Excerpted text:

━━━━━━━━

For these reasons, the IACHR calls on States to adopt diligent measures to address the root causes of violence against Indigenous girls and adolescents, particularly sexual violence. This includes establishing systems for collecting disaggregated data that highlight the incidence and differential impact of violence against them, thereby enabling the adoption of effective measures for the prevention and protection of their rights.

Additionally, in accordance with the American Declaration on the Rights of Indigenous Peoples, States should create culturally appropriate spaces for the full participation of Indigenous girls and adolescents in the formulation and implementation of measures that affect or concern them.

Finally, the Commission urges States to investigate, prosecute, and sanction sexual violence with reinforced due diligence, as well as to provide comprehensive services and reparations to victims. Such reparations should adopt an intercultural, intergenerational, and gender-sensitive approach that considers both the individual and collective impact of sexual violence on Indigenous girls and adolescents, and should aim at their full recovery, rehabilitation, and reintegration into the community.

━━━━━━━━

Aim of the exercise: Write the next part of the IACHR statement on violence against Indigenous girls and adolescents, starting after its final sentence.

Raw data:
━━━━━━━━

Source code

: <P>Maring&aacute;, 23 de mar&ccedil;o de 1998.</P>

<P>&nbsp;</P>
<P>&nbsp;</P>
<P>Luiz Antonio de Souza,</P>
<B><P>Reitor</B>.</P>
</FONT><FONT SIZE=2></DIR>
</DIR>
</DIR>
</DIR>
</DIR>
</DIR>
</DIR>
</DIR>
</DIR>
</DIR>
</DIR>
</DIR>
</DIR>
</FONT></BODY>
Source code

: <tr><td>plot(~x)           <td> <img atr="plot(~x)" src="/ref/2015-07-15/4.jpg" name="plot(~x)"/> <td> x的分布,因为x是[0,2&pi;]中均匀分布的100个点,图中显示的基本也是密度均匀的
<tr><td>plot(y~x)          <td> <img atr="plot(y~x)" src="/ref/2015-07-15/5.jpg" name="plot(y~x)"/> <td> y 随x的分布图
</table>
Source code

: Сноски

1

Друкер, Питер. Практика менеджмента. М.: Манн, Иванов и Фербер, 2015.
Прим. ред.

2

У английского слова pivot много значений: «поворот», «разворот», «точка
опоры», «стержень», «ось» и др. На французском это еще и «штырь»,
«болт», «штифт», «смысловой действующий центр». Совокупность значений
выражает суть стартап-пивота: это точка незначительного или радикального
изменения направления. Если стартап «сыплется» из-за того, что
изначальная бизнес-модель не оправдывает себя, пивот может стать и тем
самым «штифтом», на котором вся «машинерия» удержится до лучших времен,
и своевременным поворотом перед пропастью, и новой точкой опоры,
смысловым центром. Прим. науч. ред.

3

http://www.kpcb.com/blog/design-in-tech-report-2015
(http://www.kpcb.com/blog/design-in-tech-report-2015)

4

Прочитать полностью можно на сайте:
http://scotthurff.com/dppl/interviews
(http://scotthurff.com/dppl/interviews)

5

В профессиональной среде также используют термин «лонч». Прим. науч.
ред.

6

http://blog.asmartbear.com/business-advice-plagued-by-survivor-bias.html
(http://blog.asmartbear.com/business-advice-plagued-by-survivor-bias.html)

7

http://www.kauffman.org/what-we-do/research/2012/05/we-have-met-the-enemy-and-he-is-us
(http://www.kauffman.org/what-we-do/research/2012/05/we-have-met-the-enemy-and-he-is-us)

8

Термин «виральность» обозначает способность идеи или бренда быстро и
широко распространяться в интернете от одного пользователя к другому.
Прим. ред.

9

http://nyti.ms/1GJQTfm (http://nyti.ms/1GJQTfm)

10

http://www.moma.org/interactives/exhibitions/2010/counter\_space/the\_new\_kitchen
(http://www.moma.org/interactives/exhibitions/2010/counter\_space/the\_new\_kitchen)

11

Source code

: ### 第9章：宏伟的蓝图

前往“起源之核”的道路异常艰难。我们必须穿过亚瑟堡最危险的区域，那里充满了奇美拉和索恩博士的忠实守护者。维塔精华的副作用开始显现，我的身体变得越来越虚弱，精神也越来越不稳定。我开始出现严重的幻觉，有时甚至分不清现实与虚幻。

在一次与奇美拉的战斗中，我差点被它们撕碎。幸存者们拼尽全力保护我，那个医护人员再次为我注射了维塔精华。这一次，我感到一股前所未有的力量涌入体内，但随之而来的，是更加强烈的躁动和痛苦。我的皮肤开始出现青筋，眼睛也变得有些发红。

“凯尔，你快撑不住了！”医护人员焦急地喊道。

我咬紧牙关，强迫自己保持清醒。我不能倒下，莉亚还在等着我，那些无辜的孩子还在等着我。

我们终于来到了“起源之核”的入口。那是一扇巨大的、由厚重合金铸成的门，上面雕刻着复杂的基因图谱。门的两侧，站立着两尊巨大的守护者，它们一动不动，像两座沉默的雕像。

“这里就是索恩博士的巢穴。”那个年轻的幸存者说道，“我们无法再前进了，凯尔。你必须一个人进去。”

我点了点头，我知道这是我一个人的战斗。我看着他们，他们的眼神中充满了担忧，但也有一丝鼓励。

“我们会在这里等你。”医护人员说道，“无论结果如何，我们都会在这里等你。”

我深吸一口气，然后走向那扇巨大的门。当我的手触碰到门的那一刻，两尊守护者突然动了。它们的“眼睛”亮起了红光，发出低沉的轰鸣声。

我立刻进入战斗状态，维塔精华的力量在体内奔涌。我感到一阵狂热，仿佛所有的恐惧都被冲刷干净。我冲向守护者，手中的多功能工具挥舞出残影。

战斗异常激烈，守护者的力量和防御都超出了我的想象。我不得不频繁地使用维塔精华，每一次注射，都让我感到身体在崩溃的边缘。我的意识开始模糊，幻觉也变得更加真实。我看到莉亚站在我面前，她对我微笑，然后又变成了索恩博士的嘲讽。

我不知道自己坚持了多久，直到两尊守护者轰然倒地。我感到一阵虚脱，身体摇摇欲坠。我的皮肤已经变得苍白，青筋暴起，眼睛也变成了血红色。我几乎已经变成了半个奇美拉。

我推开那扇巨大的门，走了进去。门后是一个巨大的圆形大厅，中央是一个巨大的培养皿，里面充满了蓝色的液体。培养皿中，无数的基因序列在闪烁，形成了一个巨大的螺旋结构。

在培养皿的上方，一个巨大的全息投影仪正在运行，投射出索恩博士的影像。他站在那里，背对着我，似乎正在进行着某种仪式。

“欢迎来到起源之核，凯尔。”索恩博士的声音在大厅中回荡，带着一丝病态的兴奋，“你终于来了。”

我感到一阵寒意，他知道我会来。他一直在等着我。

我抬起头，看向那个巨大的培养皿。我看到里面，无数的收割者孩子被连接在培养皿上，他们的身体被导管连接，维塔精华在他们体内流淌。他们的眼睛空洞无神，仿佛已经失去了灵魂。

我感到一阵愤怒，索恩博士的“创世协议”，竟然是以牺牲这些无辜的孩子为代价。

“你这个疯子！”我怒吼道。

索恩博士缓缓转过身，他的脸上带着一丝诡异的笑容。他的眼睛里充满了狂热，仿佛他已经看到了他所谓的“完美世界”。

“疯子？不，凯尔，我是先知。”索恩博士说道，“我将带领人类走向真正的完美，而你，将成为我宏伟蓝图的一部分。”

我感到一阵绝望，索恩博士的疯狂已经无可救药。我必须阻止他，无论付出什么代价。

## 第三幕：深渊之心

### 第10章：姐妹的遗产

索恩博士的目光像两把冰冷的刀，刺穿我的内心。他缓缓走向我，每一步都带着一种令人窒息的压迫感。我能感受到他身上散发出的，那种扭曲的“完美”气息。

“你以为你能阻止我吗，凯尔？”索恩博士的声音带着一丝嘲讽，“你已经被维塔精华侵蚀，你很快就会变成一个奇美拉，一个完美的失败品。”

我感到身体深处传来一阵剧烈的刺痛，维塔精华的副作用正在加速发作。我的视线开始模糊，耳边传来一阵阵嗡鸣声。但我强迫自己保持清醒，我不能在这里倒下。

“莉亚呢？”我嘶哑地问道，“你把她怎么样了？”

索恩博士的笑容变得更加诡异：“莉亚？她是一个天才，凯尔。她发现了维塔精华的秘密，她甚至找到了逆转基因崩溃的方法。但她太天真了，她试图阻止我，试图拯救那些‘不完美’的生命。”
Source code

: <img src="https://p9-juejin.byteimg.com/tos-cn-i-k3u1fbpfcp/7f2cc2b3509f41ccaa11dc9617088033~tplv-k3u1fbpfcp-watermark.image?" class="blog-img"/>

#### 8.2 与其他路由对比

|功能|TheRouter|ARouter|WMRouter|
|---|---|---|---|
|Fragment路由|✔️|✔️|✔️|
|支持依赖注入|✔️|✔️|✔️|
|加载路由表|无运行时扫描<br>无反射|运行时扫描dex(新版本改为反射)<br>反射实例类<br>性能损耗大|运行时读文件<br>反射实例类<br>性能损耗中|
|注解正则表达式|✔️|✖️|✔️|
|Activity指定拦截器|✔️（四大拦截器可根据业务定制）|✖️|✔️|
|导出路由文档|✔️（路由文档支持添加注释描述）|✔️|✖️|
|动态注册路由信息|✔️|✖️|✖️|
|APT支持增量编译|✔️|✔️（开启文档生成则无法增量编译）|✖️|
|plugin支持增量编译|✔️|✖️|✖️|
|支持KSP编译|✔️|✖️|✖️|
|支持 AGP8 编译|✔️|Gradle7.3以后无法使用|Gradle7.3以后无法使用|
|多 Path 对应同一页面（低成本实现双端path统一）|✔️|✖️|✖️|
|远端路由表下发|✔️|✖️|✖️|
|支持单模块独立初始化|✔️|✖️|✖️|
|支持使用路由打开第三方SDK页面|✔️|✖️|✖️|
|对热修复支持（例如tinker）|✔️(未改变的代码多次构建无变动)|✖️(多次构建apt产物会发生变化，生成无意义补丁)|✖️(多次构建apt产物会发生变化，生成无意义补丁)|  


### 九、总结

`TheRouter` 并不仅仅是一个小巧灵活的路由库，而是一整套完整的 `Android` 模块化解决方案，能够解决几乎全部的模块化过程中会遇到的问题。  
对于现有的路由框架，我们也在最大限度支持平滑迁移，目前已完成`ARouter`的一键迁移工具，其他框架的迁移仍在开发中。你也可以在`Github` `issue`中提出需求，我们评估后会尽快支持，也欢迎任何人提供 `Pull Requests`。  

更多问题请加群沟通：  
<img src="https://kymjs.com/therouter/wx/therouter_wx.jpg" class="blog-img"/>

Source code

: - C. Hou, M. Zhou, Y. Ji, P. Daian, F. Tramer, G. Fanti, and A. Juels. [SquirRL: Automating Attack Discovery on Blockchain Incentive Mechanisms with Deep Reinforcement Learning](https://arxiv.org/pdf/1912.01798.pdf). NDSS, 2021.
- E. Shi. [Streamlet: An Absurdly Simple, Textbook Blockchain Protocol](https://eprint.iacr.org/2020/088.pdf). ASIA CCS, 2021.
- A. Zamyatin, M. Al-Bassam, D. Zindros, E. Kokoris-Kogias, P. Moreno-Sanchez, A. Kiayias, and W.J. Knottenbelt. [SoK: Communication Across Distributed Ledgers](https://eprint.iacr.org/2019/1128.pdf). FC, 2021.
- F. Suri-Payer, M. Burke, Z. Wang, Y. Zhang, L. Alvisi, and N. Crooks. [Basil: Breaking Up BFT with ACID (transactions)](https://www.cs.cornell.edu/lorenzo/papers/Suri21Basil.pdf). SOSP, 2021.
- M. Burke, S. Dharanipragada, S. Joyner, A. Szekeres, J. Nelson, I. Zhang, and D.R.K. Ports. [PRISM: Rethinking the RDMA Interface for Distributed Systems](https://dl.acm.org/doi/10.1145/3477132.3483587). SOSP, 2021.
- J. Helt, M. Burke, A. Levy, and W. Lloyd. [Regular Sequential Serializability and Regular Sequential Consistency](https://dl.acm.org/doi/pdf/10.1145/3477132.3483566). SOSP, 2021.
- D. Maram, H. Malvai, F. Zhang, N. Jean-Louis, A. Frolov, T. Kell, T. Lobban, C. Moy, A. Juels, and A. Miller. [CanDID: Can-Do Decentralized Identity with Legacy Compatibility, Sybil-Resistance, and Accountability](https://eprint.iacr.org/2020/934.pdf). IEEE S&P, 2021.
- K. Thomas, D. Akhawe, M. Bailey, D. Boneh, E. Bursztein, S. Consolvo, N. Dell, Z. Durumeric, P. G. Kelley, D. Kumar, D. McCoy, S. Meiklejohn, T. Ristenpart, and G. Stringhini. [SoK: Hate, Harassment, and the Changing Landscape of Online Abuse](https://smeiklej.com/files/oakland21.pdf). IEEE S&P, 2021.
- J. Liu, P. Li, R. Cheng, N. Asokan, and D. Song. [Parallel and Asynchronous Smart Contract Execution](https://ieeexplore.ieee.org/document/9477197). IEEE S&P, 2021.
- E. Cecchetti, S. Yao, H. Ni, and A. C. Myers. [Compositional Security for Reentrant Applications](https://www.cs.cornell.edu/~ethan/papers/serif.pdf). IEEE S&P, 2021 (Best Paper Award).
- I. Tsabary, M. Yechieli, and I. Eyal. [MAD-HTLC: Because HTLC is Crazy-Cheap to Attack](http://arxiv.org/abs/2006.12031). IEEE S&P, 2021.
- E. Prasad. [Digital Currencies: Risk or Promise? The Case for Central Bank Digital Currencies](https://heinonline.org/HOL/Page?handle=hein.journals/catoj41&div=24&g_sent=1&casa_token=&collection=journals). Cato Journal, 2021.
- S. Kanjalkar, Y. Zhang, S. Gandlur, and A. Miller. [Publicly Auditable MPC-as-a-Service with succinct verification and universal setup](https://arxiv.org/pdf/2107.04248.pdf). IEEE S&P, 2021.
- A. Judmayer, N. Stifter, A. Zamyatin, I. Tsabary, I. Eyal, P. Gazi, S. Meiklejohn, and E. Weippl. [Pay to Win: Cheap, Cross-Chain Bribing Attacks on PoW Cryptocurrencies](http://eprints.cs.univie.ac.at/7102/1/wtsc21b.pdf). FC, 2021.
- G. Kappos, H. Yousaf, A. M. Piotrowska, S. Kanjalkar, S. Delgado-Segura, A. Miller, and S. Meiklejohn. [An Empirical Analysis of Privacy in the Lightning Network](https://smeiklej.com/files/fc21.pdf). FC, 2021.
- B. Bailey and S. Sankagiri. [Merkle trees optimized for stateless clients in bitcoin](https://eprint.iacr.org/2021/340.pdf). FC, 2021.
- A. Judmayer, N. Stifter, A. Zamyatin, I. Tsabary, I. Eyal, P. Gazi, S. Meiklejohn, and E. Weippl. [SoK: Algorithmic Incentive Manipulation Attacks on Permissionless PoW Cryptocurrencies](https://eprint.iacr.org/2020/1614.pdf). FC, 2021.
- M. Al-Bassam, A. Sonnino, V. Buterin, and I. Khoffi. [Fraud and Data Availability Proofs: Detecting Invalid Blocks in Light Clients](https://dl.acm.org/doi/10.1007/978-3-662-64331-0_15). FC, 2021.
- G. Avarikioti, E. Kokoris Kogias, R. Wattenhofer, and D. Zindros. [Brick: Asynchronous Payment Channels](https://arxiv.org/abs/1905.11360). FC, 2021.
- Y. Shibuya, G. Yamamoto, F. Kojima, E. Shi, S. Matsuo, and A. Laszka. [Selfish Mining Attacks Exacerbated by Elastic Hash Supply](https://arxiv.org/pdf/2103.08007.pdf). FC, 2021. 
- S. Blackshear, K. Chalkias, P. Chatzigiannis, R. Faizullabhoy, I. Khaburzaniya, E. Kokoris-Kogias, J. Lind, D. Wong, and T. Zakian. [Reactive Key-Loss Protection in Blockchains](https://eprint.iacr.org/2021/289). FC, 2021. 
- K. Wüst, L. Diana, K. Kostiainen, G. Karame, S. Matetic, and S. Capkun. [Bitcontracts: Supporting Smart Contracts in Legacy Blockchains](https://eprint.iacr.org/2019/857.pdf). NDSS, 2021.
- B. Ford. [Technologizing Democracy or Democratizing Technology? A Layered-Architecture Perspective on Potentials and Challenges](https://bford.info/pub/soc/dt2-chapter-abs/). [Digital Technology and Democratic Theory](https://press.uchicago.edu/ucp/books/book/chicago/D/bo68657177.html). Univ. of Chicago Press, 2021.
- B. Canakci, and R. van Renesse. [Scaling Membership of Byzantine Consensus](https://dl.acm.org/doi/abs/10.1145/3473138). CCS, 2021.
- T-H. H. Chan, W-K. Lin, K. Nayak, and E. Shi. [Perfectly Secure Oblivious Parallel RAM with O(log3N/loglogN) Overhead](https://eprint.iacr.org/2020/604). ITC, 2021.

━━━━━━━━

Response to this task:
The IACHR is a principal and autonomous body of the Organization of American States (OAS), deriving its mandate from the OAS Charter and the American Convention on Human Rights. The Inter-American Commission is charged with promoting human rights in the region and acts as a consultative body to the OAS on this matter. The IACHR is composed of seven independent members elected by the OAS General Assembly in their personal capacity, and they do not represent their countries of origin or residence.